I was drawn into the early chapters of Marji growing into her womanhood, which start around p35 where the panels show the changes in her body. This reminds me of when I worked with middle school students because their bodies really do grow at random proportions like that lol. I also loved her exploration of “sexual liberation” in an Austrian context. I think, being from an Indian family, in many ways I could relate to her explorations and confusions around this. Its interesting. Marji’s character is always strong and bold, the only time she appears confused, of low esteem and loses her boldness is when she first moves to Austria (finding friends) and when she is confronted with trying find her place in the dating scene.

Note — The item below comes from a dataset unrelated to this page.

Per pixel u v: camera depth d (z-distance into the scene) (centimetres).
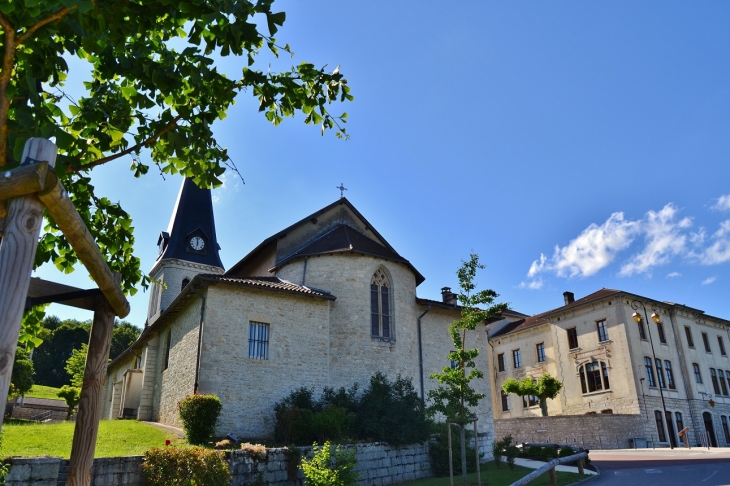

I noticed some changes in the drawing style in Persepolis 2. As the narrator explores her later years, growing into adulthood, her drawing style is less creative. I think the part of her artwork that I enjoyed most in Persepolis 1 was the way that her drawings invoked memories of my own childhood imagination (ie – her drawing’s of God hugging her, laying out in the middle of the black universe etc.) I didn’t find the same imaginative drawings in Persepolis 2. I wonder if it was intentional, or if this just naturally changed as her memories of her adulthood are probably much less imaginative. On p40 is one of the most imaginative drawings in Persepolis 2 (where she shows us her memories), but she doesn’t explore those memories, or play with them, or enlarge them the way she did in her childhood. In this text, we explore Marji’s internal world more through what she tells us in narration than images. The only images that stand out as access points to her imaginary are p 64 when she is tripping and p84 when she visually shows us the feel of her daily bus rides in Austria. 

I’m happy that in this text, Marji reconnects with her faith. Her relationship to God isn’t as casual as it was in her childhood, it seems its taken a sort of adulthood formality (prayer, instead of having tea with God), but she reclaims a strong faith (starting on p129).

The book explores the idea of having a split identity (Iranian in Austria and European in Iran) in a way that I didn’t expect. She only spent a few years in Austria and I didn’t realize it would change her sense of identity so much. I think because she spent such crucial years (teenage, transformation years) and tried to grow into her womanhood abroad that it really changed her sense of self. I liked the ending of this story. I like that she finds a way to be a woman in her country (physically enjoys her body), reconnects with her grandmother and even becomes social again. I think I just let out big sighs when I saw her get healthy again. The author stays true to herself after a divorce, the book ends with Marji’s at her best and strongest. Loved it. With there was a Persepolis 3

3 comments:

  1. Perhaps there will be a Persepolis 3. Note the ellipses in the final sentence...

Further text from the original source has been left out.